A list of certificates can then be fetched directly from the finalized order.

var certs = await newOrder.getCertificates();

Renewals

For renewals, keep using the same AcmeAccountCredentials. That is your ACME account identity and should normally be long-lived.

If you are using dns-persist-01, keeping the same ACME account is especially important because the persistent TXT record is tied to that account's URI. If you switch to a different account later, you must publish the new TXT record before validation can succeed.

For CertificateCredentials, you have two valid choices:

• Reuse the same stored CertificateCredentials if you want the renewed certificate to keep the same private key.
• Generate new CertificateCredentials for the renewal if you want certificate key rotation.

In both cases, the CSR must match the identifiers on the renewal order. If the set of names changes, generate new CertificateCredentials for that new set of identifiers.

Renewal examples are available in:

• example/http_renewal_example.dart
• example/dns_renewal_example.dart
• example/dns_persist_renewal_example.dart

Changelog

Pebble Integration

For local integration testing with Pebble and challtestsrv, see tool/pebble/README.md. The repository includes:

• a local Docker Compose harness
• a Pebble config file
• end-to-end acquisition and renewal tests for http-01, dns-01, and dns-persist-01 in test/pebble_integration_test.dart

For live Let's Encrypt staging inspection and dns-persist-01 system tests, see tool/le-staging/README.md. The staging test reads its settings from an untracked YAML file at tool/le-staging/le-staging.local.yaml.

For a detailed changelog, see the CHANGELOG.md file

Copyright and license

MIT License

Copyright (c) 2021 Ephenodrom

Permission is hereby granted, free of charge, to any person obtaining a copy of this software and associated documentation files (the "Software"), to deal in the Software without restriction, including without limitation the rights to use, copy, modify, merge, publish, distribute, sublicense, and/or sell copies of the Software, and to permit persons to whom the Software is furnished to do so, subject to the following conditions:

The above copyright notice and this permission notice shall be included in all copies or substantial portions of the Software.

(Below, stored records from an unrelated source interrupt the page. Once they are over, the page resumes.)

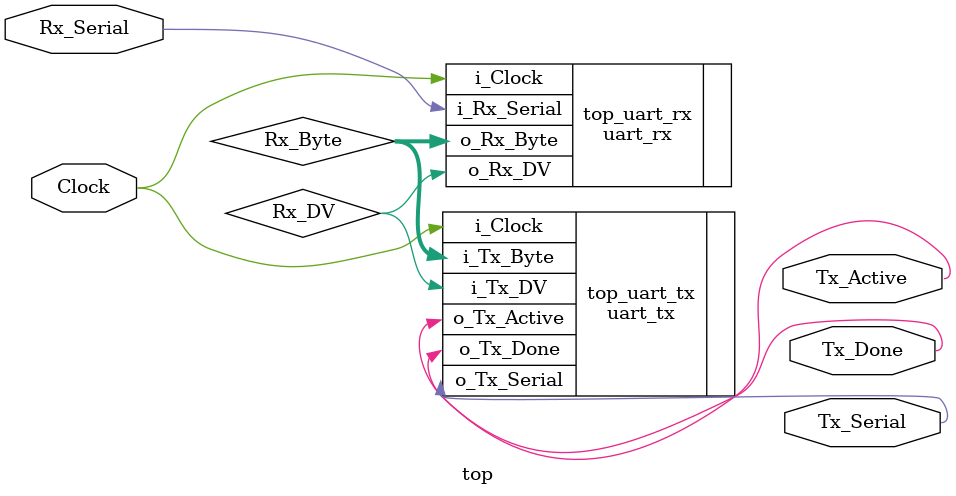
<source format=v>

module top(
    input Clock,
    input Rx_Serial,
    output Tx_Active,
    output Tx_Serial,
    output Tx_Done
    );
    
    
    // Internal connection wire
    wire [7:0] Rx_Byte;
    wire Rx_DV;
        
    // Instantiation of UART Rx
    uart_rx top_uart_rx(
        .i_Clock(Clock),
        .i_Rx_Serial(Rx_Serial),
        .o_Rx_DV(Rx_DV),
        .o_Rx_Byte(Rx_Byte)
        );
        
        
    // Instantiation of UART Tx
    uart_tx top_uart_tx(
        .i_Clock(Clock),
        .i_Tx_DV(Rx_DV),
        .i_Tx_Byte(Rx_Byte),
        .o_Tx_Active(Tx_Active),
        .o_Tx_Serial(Tx_Serial),
        .o_Tx_Done(Tx_Done)
        );
    
    
endmodule
</source>
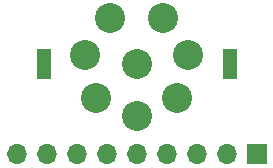
<source format=gbr>
%TF.GenerationSoftware,KiCad,Pcbnew,6.0.9-8da3e8f707~117~ubuntu22.04.1*%
%TF.CreationDate,2022-12-06T13:33:21-08:00*%
%TF.ProjectId,GX16-8P-Horizontal,47583136-2d38-4502-9d48-6f72697a6f6e,rev?*%
%TF.SameCoordinates,Original*%
%TF.FileFunction,Soldermask,Bot*%
%TF.FilePolarity,Negative*%
%FSLAX46Y46*%
G04 Gerber Fmt 4.6, Leading zero omitted, Abs format (unit mm)*
G04 Created by KiCad (PCBNEW 6.0.9-8da3e8f707~117~ubuntu22.04.1) date 2022-12-06 13:33:21*
%MOMM*%
%LPD*%
G01*
G04 APERTURE LIST*
%ADD10R,1.700000X1.700000*%
%ADD11O,1.700000X1.700000*%
%ADD12R,1.270000X2.540000*%
%ADD13C,2.540000*%
G04 APERTURE END LIST*
D10*
%TO.C,J2*%
X137160000Y-71120000D03*
D11*
X134620000Y-71120000D03*
X132080000Y-71120000D03*
X129540000Y-71120000D03*
X127000000Y-71120000D03*
X124460000Y-71120000D03*
X121920000Y-71120000D03*
X119380000Y-71120000D03*
X116840000Y-71120000D03*
%TD*%
D12*
%TO.C,J1*%
X119126000Y-63500000D03*
X134874000Y-63500000D03*
D13*
X127000000Y-63500000D03*
X124777500Y-59651900D03*
X122623580Y-62727840D03*
X123596400Y-66357500D03*
X127000000Y-67945000D03*
X130403600Y-66357500D03*
X131376420Y-62727840D03*
X129222500Y-59651900D03*
%TD*%
M02*

</source>
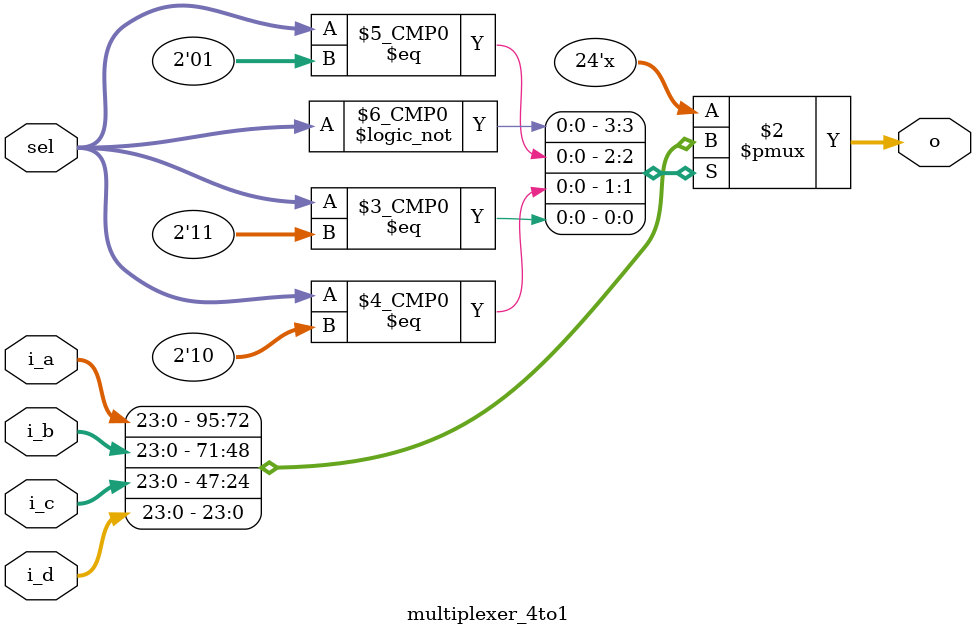
<source format=v>
module multiplexer_4to1 (i_a, i_b, i_c, i_d, sel, o);             
 
// parameters
parameter WIDTH = 24;

// input ports
input signed [WIDTH-1:0] i_a;
input signed [WIDTH-1:0] i_b;
input signed [WIDTH-1:0] i_c;
input signed [WIDTH-1:0] i_d;

// control ports
input [1:0] sel;

// output ports
output signed [WIDTH-1:0] o;

// registers
reg signed [WIDTH-1:0] o;

always@*
begin
    case(sel)
        2'b00 : o = i_a;
        2'b01 : o = i_b;
        2'b10 : o = i_c;
        2'b11 : o = i_d;
        default : o = {(WIDTH){1'b0}};
	endcase
end
endmodule
</source>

THE SOFTWARE IS PROVIDED "AS IS", WITHOUT WARRANTY OF ANY KIND, EXPRESS OR IMPLIED, INCLUDING BUT NOT LIMITED TO THE WARRANTIES OF MERCHANTABILITY, FITNESS FOR A PARTICULAR PURPOSE AND NONINFRINGEMENT. IN NO EVENT SHALL THE AUTHORS OR COPYRIGHT HOLDERS BE LIABLE FOR ANY CLAIM, DAMAGES OR OTHER LIABILITY, WHETHER IN AN ACTION OF CONTRACT, TORT OR OTHERWISE, ARISING FROM, OUT OF OR IN CONNECTION WITH THE SOFTWARE OR THE USE OR OTHER DEALINGS IN THE SOFTWARE.